Я опустила глаза. Эллис вздохнул.
— Ну, полно. И, кстати. На этот раз и я имею личный интерес в этом расследовании, — произнес он по-особенному; и это «особенное» в его словах заставило меня поднять голову и встретиться с ним взглядом. Глаза у Эллиса потемнели из-за расширенных зрачков. — Душитель не просто так выбирает мальчишек. Он ворует их из сиротских приютов Бромли… Двое из последних жертв пропали из приюта имени Святого Кира Эйвонского. Из моего родного приюта, Виржиния. Мальчик по имени Томас Ривер и его одногодка, Джеральд Уотс. Томаса уже нашли… Мертвым.
— Я… сочувствую.
В груди у меня словно образовался скользкий комок. Эллис смотрел куда-то поверх моего плеча, и от этого взгляда, спокойного и безмятежного, становилось жутко; то были спокойствие и безмятежность глубокого омута, на дне которого бьют ледяные ключи.

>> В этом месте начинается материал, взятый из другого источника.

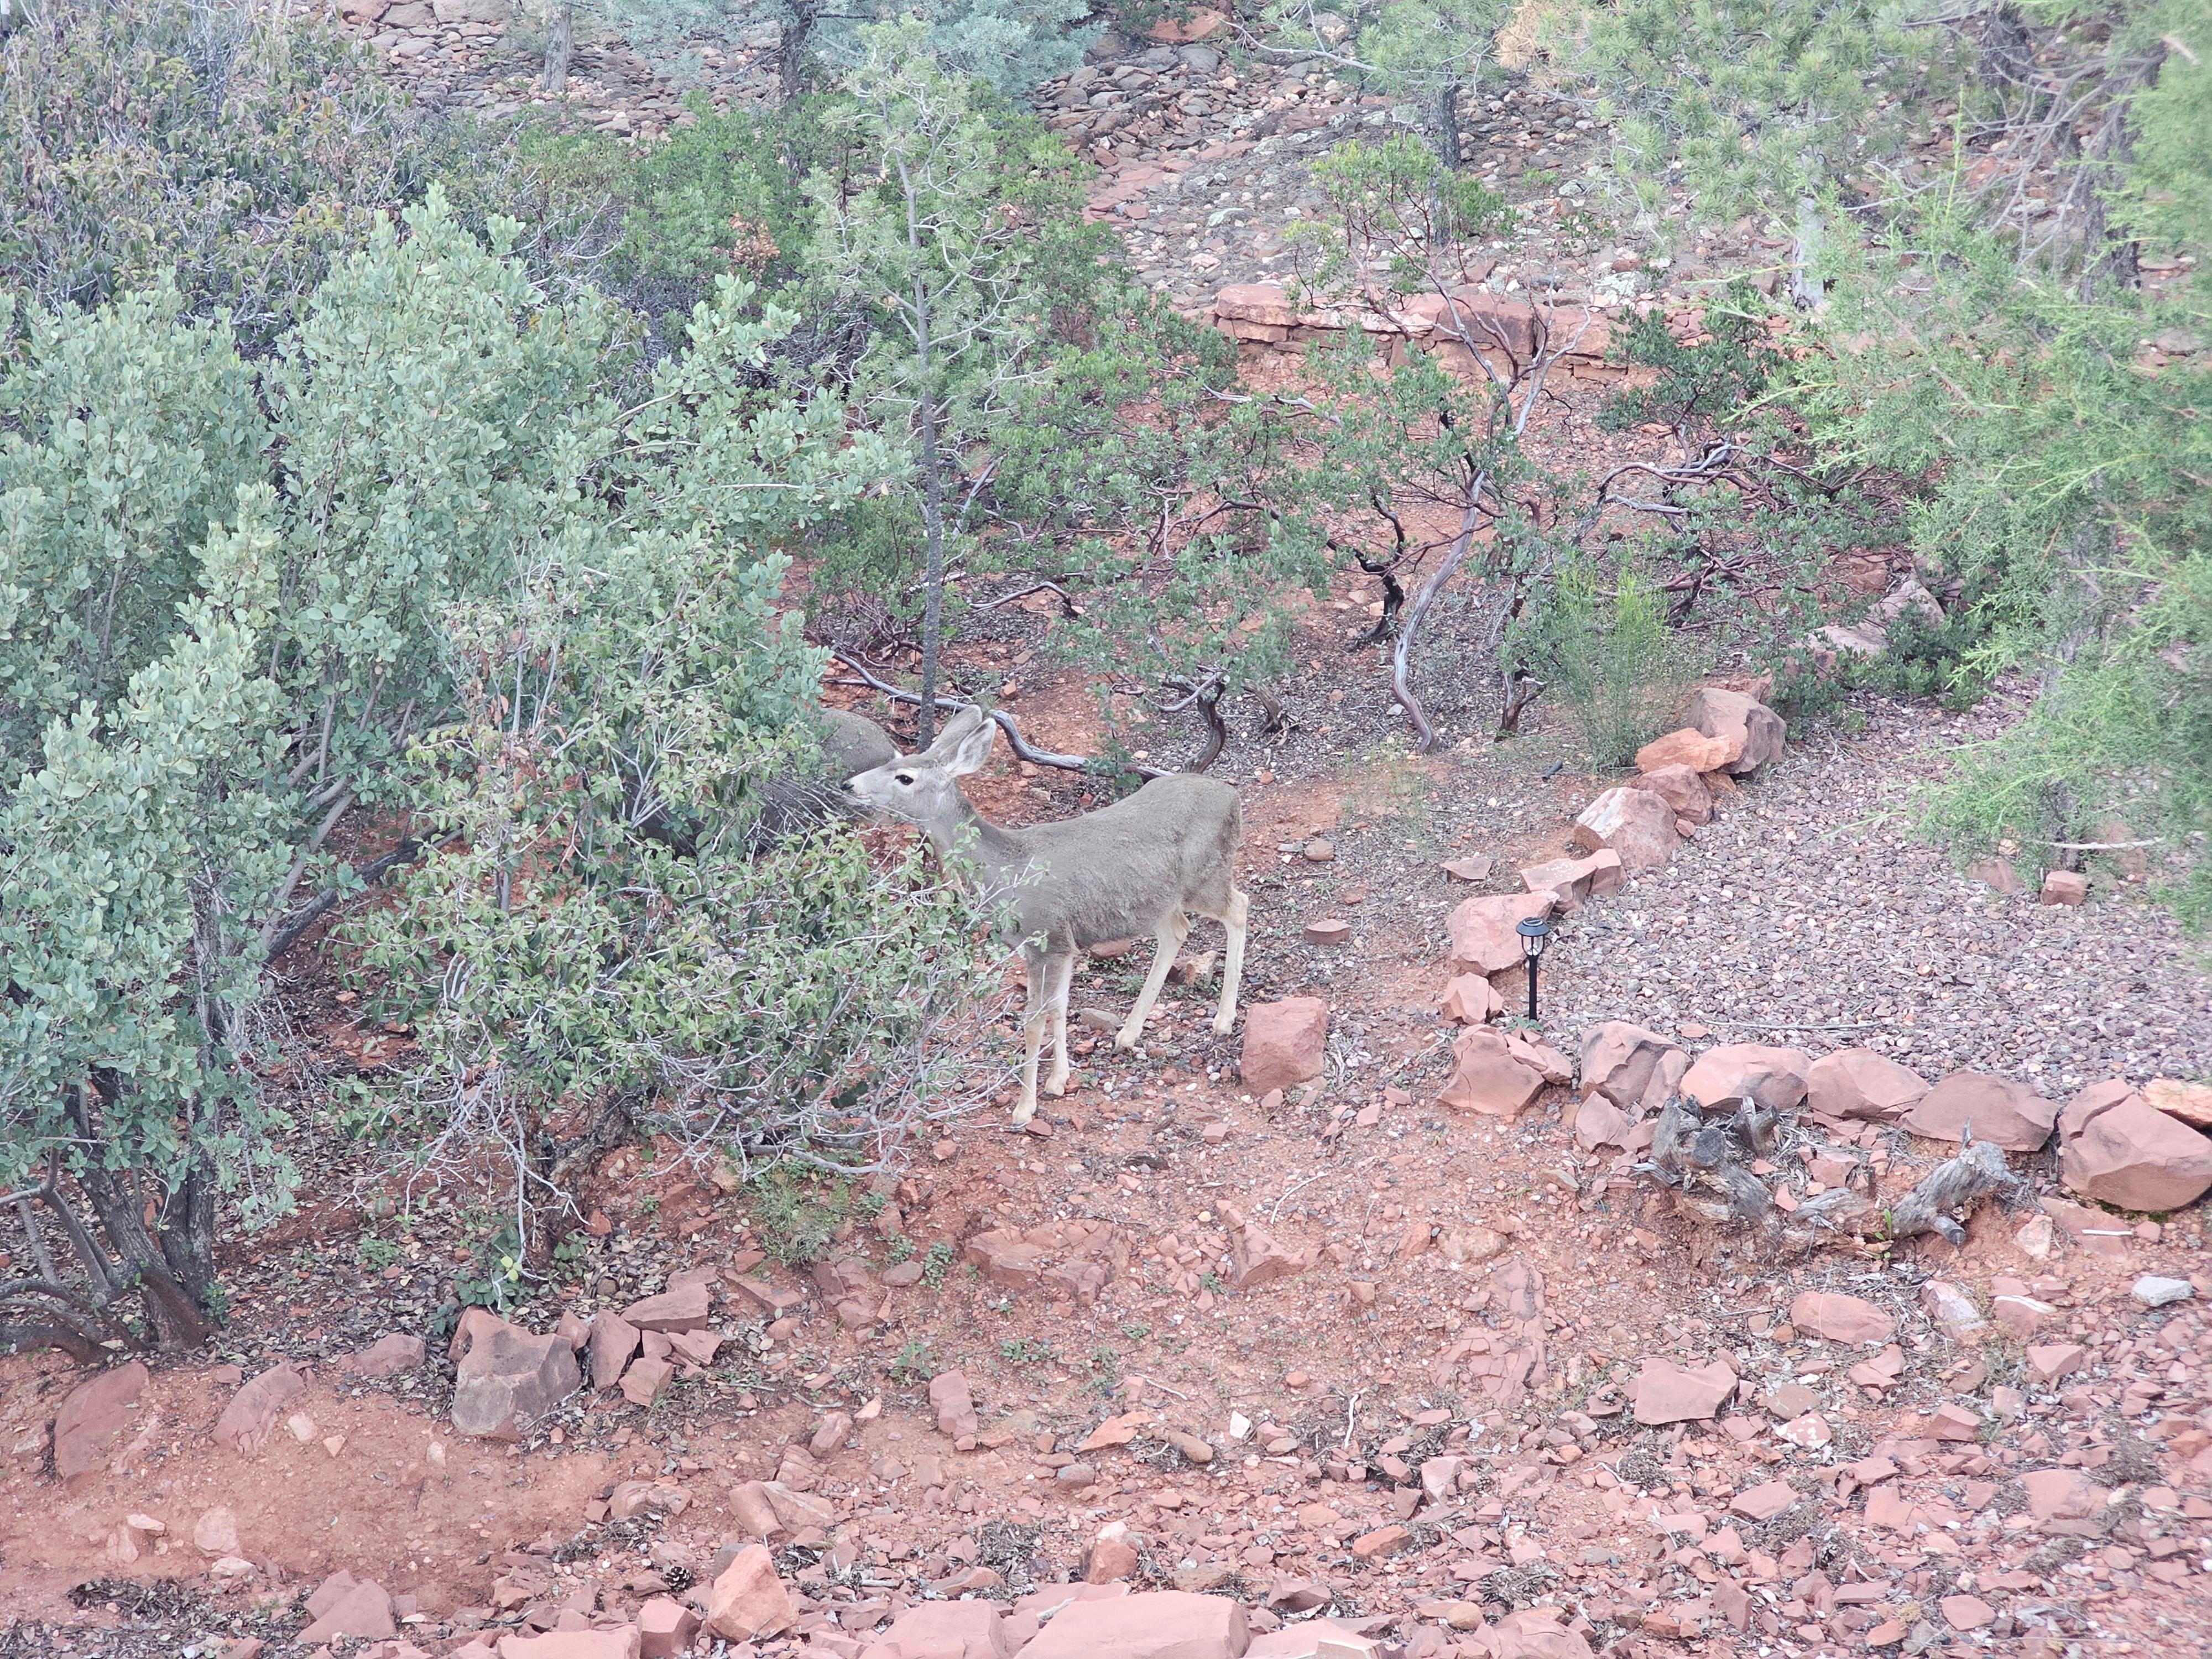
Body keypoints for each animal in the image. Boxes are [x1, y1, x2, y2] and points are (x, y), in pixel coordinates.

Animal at [844, 704, 1248, 1126]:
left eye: (905, 777)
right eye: (893, 760)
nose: (849, 784)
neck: (1005, 871)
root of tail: (1232, 795)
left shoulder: (1045, 938)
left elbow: (1033, 1020)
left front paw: (1025, 1107)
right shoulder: (1061, 946)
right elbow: (1060, 1006)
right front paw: (1059, 1080)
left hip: (1207, 876)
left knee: (1239, 907)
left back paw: (1223, 1020)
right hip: (1159, 900)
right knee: (1177, 931)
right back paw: (1128, 1034)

— Не стоит, — сказал детектив, и уголки губ его дернулись. — Тому уже все равно, и пока еще есть надежда найти Джеральда живым. А убийца свое получит. Я гарантирую.
— Верю вам.
— А почему бы и не верить? — хмыкнул Эллис и с преувеличенным интересом уставился на пирог у себя на тарелке. — В конце концов, от меня ни один убийца еще не ушел. И этого «Душителя с лиловой лентой» я найду и позабочусь о том, чтобы его приговорили к виселице. Благо ошибается он достаточно. Во-первых, подбрасывает тела жертв к храмам, а значит рано или поздно попадется на глаза свидетелям. Во-вторых, способ убийства и сопутствующие детали очень приметные, взять хоть ленту — дорогой, пусть и имеющий дефекты шелк бледно-лилового цвета. Мы уже нашли место, где производят похожие ленты — маленькая старая фабрика в южной части «бромлинского блюдца». И, наконец, Виржиния, он охотится за особеннымижертвами. Мальчики тринадцати-четырнадцати лет. Светловолосые, голубоглазые, красивые.
Эллис сжал вилку так, что костяшки пальцев стали белыми — и, кажется, сам этого не заметил.